Entre la prosa, la imagen y el lirismo

Una lectura de «Los tiempos del níspero», de la escritora salvadoreña Miroslava Rosales, por el poeta argentino Agustín Mazzini.

En estos tiempos se duda de que en la poesía deba existir un sujeto dramático. Un ser que viva, surja, perezca y resucite entre los versos, concepto muy similar a lo que los griegos para su teatro supieron denominar pathos. Y en combinación, estos tiempos tan singulares se muestran como orgullosos asesinos de los mundos alternativos que la poesía –arte que late detrás de todas las artes– propone: un mundo que cuente con su propia lógica, sus imágenes, en la que todo sea excusa para abordar de manera cruda la humanidad (a la que le queda chica la realidad y el lenguaje cotidiano). Hoy asistimos a una terca y tozuda defensa: a la poesía se le venda los ojos y se la obliga a hablar entre facilismos y superficialidades. Prohibida queda la reflexión: en estos tiempos se quiere convertir a la poesía en un vehículo más que satisfaga la ansiedad del hombre de «entenderlo todo» lo que, sin duda, y en esta época de vertiginosidad, es una forma de control. 

Pero Los tiempos del níspero (de la joven autora Miroslava Rosales, publicado por Editorial Cerro del Viento, a finales de 2017, en México) son otros tiempos. Quizás uno de los pocos que son en sí mismo un oasis dentro de un contexto de tantos y tantos y tantos y tantos (etc.) autores que nos coaccionan a creer, casi religiosamente, que el cosmos de un poeta no debe extenderse más allá de cinco cuadras de su casa a la redonda (si es que, con suerte, sale de su casa), y que cualquier diario íntimo de personas menores de treinta y cinco años, llena de momentos en los que se compra un diario, se toma una cerveza o se fuma un cigarrillo, es una experiencia metafísica digna de un ensayo de estilo.
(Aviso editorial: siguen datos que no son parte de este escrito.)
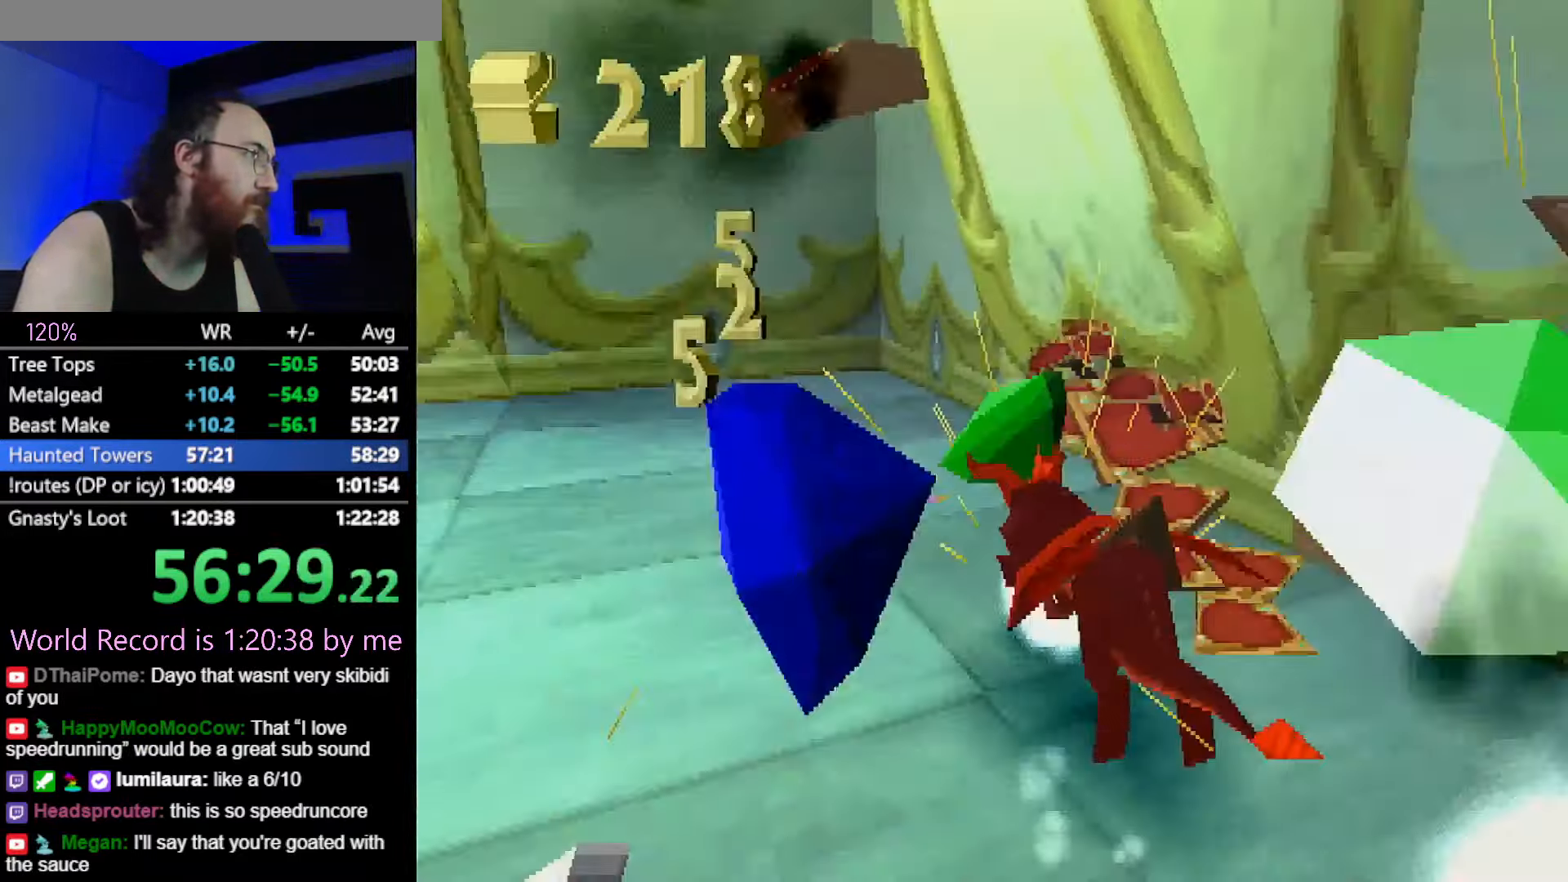
Gameplay with a controller (PlayStation layout); each line is a JSON object with the inputs held at the frame after it. "button_events" lists button changes between this image and that frame as [ms after this image, input, new state], when the widget could be followed in between (sticks are given only as held states). Not read: HOME L1 L2 L3 R2 R3 left_stick.
{"buttons": ["SQUARE"], "button_events": [[50, "SQUARE", "up"], [217, "SQUARE", "down"]]}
En este sentido, los versos de la poeta salvadoreña, indudablemente, constituyen una novedad, alguien que entendió y pudo construir una voz singular, distinta, suya.

Más allá de que, curiosamente, para la autora no haya sido necesaria la publicación de su primera obra, porque ya hace tiempo venía siendo leída e incluso traducida en revistas literarias, Los tiempos del níspero nos trae una nueva vía de posibilidad expresiva entre los jóvenes poetas, un camino distinto por donde se escuchan los ecos de las preocupaciones de una generación, amalgamados con la herencia de una tradición hispanohablante. En pocas palabras: aquí se nos hace presente una alternativa a este (¿mezquino?) panorama circundante.

Yendo al libro en sí, el título de esta reseña denota los tres ejes, las tres rutas, los tres hilos que conducen al corazón argumental del decir poético: del otro lado respira (de manera agitada, por cierto) la sensación lírica de la hablante (Dime tormenta de navajas y flores larga tormenta de navajas al despertardonde la pasión del sujeto dramático (Amor de abril sabes al níspero a la miel y la avena al sismo inacabable/ al melón que pruebo en un patio de claridad y ternurano puede, ni quiere, hacerse esperar. La crudeza de lo emocional está expuesta sin ningún complejo, sin una artificiosa imposición de «sensualidad» o «sugerencia», se respira la sangre de lo bello y lo trágico en carne viva.

Fiel a sus raíces latinas y a los ritmos tropicales, no solo se trasparenta esa calidez en lo musical sino también en el ademán, en el paisaje y en lo lírico: tras cada verso se ve a alguien agitar los brazos y gesticular en una intensidad provocada por el desborde de quien tiene algo para contar (Él venía de un país de aceitunos y almendras y anís/ de un caos insospechado en forma de corazón). Asistimos, entonces, a un imaginario cuya riqueza reside en lo frenético de su lógica (… autopistas de ojos abiertos y feroces cadenas semillas de amapola Tus palabras resuenan en el estanque): no hay tiempo para reparar en una idea, una imagen y una metáfora que otra vendrá al cruce dando un hilo de continuidad a la sensación, pero galopando siempre en ese universo de «naranjas y girasoles/ de olas sin dominio de un parque con niñas en trajes rojos y listones blancos».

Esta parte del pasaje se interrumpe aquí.